◆ **Extrait du document**

Après que nous ayons été conduits, solennellement, dans une pièce totalement obscure, nos yeux commencent à s’acclimater à un vide d’un noir profond. Dmitry Gelfand nous demande de ne pas bouger ni toucher la surface du grand réservoir de verre sphérique qui se trouve au milieu de la pièce fermée. Un silence quasi-anéchoïque répond à cette obscurité totale. La trépidation silencieuse est soudain ponctuée d’une lueur irréelle au cœur de la sphère — lueur qui met à l’épreuve les capacités de perception de l’œil et du cerveau. La vision en néon s’éteint progressivement dans un scintillement ténébreux qui nous replonge dans l’obscurité visqueuse. Après un court silence, de minuscules points de lumière réapparaissent et se configurent en une forme géométrique intelligible — un maillage lumineux scintillant dans l’espace liquide. Il se pourrait que nous voyions là des fac-similés isomorphes de nos propres transmissions neurales au moment même où elles perçoivent ce spectacle de lucioles tremblotantes.

Plus encore, ces minuscules vecteurs de lumière animés semblent se positionner pour former des glyphes; une écriture nébuleuse; une calligraphie fantomatique qui griffonne ses propres secrets dans des sceaux translucides de lumière. Des scientifiques de tout premier plan nous avaient affirmé qu’il serait impossible de recréer cette expérience de laboratoire à l’échelle envisagée. Nous leur avons donné tort, déclare Gelfand. Il poursuit en expliquant que l’installation, Camera Lucida, utilise un processus connu sous le nom de sonoluminescence par lequel des formes de lumière naissent de l’implosion de bulles de gaz dans l’eau, déclenchée par des ondes sonores à très haute fréquence. Ces fréquences ultrasoniques, bien au-delà des limites de la perception auditive humaine, provoquent la destruction des bulles et génèrent une onde de choc d’implosion qui fait grimper la température à l’intérieur de la bulle jusqu’à 20 000K. Ces températures sont assez élevées pour engendrer la lumière.

Evelina Domnitch & Dmitry Gelfand, 10,000 Peacock Feathers in Foaming Acid. Photo: D.R.

Camera Lucida est typique des performances et installations audiovisuelles créées par Evelina Domnitch et Dmitry Gelfand, un duo d’artistes installé aux Pays-Bas. Œuvrant souvent en collaboration avec des scientifiques, leurs travaux se réapproprient des expériences scientifiques de pointe pour explorer les dimensions atypiques de phénomènes optiques éthérés et les interactions quantiques étranges. Dotées d’une esthétique sophistiquée et d’une inclination naturelle vers la poésie de la science, leurs œuvres agissent comme autant de loupes qui révèlent les caractéristiques morphologiques de mondes multiples, inédits et invisibles. Pour créer leurs œuvres, les deux artistes ont dû eux-mêmes devenir des scientifiques chevronnés. C’était indispensable pour qu’ils acquièrent une compréhension profonde du fonctionnement ésotérique de phénomènes quantiques sur lesquels leurs œuvres reposaient grandement. Il n’est pas surprenant que leur studio soit rempli de piles d’articles sur des recherches récentes et des derniers numéros de la revue Nature.

◆ **Consigne de travail A**
Extrayez des lignes ci-dessous toutes celles qui contiennent la chaîne « yarı », en tenant compte de la casse.

◆ **Données à utiliser**
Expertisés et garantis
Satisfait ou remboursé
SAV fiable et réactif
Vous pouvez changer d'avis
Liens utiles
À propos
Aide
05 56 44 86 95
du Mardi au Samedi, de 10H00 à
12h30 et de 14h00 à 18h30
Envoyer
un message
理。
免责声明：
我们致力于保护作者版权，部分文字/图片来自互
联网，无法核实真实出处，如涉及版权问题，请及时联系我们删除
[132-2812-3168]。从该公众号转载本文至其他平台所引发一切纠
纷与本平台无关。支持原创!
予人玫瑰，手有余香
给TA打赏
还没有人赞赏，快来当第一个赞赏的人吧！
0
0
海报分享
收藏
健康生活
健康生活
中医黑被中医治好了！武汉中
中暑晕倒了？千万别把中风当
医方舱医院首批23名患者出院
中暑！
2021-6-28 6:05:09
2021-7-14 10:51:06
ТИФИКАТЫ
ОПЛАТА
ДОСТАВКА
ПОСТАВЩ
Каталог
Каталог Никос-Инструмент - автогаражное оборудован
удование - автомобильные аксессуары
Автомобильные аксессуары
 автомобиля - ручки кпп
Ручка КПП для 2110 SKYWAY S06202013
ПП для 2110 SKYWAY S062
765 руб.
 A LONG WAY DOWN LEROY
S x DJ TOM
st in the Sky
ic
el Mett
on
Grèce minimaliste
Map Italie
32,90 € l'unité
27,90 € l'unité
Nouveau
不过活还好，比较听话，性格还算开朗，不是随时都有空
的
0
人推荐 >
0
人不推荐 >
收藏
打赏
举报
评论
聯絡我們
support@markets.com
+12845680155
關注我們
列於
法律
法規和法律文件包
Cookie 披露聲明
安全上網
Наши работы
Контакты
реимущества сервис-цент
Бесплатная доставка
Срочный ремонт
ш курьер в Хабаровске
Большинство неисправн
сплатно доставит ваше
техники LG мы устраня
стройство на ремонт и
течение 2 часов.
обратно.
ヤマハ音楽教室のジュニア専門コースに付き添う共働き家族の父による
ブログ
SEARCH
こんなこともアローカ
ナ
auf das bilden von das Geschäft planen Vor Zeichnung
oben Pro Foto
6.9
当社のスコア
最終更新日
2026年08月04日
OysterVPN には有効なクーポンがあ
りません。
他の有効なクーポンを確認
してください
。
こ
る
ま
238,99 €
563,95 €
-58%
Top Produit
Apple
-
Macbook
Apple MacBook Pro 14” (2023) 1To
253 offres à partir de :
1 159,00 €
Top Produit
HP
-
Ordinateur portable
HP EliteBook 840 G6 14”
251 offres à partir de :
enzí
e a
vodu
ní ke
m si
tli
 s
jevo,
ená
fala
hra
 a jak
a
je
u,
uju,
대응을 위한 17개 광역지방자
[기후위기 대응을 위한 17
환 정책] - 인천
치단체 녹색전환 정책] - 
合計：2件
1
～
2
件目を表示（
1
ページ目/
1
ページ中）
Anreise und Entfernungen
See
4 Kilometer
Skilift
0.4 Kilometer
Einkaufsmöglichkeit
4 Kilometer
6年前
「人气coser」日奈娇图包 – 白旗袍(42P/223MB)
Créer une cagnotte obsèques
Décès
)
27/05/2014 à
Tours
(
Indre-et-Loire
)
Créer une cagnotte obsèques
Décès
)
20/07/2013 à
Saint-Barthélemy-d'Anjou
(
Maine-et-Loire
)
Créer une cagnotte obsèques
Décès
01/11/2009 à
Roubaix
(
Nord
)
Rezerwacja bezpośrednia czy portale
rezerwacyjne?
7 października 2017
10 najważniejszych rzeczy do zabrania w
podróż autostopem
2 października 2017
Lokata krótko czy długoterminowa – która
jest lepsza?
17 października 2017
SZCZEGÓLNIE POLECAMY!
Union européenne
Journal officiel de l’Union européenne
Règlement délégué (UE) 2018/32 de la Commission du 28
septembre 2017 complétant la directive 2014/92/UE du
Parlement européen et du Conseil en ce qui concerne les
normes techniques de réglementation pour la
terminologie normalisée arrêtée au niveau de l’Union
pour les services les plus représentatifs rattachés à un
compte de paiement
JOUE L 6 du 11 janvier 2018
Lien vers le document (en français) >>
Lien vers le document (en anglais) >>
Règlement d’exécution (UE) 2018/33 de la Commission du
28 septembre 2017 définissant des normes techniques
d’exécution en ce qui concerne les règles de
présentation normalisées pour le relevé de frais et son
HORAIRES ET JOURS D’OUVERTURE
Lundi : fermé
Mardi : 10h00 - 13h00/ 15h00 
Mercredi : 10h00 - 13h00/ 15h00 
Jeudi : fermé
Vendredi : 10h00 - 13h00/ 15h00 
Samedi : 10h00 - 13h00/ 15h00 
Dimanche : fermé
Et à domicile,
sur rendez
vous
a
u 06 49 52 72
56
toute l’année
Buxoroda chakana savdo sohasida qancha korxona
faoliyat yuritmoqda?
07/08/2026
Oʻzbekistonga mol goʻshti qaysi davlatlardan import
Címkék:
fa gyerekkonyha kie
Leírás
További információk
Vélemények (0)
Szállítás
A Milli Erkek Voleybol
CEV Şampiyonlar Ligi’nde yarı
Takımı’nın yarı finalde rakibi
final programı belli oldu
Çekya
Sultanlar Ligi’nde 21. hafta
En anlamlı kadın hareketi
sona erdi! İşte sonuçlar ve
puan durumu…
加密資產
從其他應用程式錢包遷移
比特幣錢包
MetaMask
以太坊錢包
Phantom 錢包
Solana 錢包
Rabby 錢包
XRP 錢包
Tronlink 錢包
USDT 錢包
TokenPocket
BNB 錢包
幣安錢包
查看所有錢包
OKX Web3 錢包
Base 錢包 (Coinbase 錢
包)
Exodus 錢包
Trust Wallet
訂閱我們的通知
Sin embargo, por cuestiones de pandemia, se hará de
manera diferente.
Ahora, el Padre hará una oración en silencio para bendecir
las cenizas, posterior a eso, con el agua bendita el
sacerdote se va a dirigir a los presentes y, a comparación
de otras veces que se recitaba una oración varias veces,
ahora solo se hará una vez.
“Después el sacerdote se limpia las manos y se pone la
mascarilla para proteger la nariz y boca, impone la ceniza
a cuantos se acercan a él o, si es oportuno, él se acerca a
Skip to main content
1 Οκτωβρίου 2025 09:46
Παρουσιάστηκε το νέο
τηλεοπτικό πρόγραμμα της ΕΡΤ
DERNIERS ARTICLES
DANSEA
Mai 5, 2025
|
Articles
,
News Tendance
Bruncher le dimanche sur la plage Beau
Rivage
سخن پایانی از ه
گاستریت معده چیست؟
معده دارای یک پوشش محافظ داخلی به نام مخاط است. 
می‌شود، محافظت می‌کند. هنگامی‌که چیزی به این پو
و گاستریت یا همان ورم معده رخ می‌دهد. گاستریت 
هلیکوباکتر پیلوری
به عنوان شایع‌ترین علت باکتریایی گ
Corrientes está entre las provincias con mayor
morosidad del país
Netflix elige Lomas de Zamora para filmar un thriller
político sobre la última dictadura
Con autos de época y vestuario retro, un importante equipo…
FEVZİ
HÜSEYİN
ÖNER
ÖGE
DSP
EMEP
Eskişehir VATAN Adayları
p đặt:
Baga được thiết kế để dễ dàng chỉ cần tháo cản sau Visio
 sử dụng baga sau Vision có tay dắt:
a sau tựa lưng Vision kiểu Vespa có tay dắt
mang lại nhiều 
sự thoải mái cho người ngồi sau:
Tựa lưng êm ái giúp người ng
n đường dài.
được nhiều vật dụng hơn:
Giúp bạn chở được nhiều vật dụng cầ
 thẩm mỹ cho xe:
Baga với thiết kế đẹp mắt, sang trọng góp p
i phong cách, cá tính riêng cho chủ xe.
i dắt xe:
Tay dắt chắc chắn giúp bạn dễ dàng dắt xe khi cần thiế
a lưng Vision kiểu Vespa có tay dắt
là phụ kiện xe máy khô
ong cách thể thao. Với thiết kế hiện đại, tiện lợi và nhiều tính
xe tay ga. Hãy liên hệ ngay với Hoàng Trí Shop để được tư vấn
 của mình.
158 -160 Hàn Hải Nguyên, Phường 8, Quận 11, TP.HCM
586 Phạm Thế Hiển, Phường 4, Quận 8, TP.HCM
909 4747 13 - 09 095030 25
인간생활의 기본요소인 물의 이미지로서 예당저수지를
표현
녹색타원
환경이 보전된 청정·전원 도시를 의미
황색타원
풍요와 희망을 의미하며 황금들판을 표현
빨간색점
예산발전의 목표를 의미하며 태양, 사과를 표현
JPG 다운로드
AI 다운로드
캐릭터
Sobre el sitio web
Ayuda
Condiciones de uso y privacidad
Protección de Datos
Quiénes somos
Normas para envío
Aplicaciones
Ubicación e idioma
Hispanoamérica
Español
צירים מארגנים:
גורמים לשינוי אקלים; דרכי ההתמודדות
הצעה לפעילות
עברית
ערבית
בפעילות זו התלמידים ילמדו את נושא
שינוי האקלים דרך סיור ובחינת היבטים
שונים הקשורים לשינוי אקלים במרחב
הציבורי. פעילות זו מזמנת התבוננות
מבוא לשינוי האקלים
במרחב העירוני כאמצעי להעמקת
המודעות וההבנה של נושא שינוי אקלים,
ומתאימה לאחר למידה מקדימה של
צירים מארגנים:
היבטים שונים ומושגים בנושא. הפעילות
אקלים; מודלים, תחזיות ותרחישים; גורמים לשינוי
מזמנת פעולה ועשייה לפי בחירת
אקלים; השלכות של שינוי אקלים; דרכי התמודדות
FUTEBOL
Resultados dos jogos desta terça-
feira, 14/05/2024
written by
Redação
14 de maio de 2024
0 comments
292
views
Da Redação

◆ **Consigne de travail B**
Veuillez réécrire sous forme de liste le paragraphe de l'extrait sur Camera Lucida qui commence par « Camera Lucida est typique », en conservant ses faits principaux.

◆ **Zone de réponse A**
CEV Şampiyonlar Ligi’nde yarı
Takımı’nın yarı finalde rakibi

◆ **Zone de réponse B**
- Camera Lucida est représentative des performances et installations audiovisuelles d'Evelina Domnitch et Dmitry Gelfand, un duo d'artistes installé aux Pays-Bas.
- Travaillant souvent avec des scientifiques, ils se réapproprient des expériences scientifiques de pointe pour explorer des phénomènes optiques éthérés et des interactions quantiques étranges.
- Leurs œuvres allient une esthétique sophistiquée et un goût pour la poésie de la science. Elles agissent comme des loupes qui révèlent des mondes multiples, inédits et invisibles.
- Les deux artistes ont dû devenir eux-mêmes des scientifiques chevronnés. Il leur fallait comprendre en profondeur les phénomènes quantiques sur lesquels reposent leurs œuvres.
- Leur studio est rempli d'articles sur des recherches récentes et des derniers numéros de la revue Nature.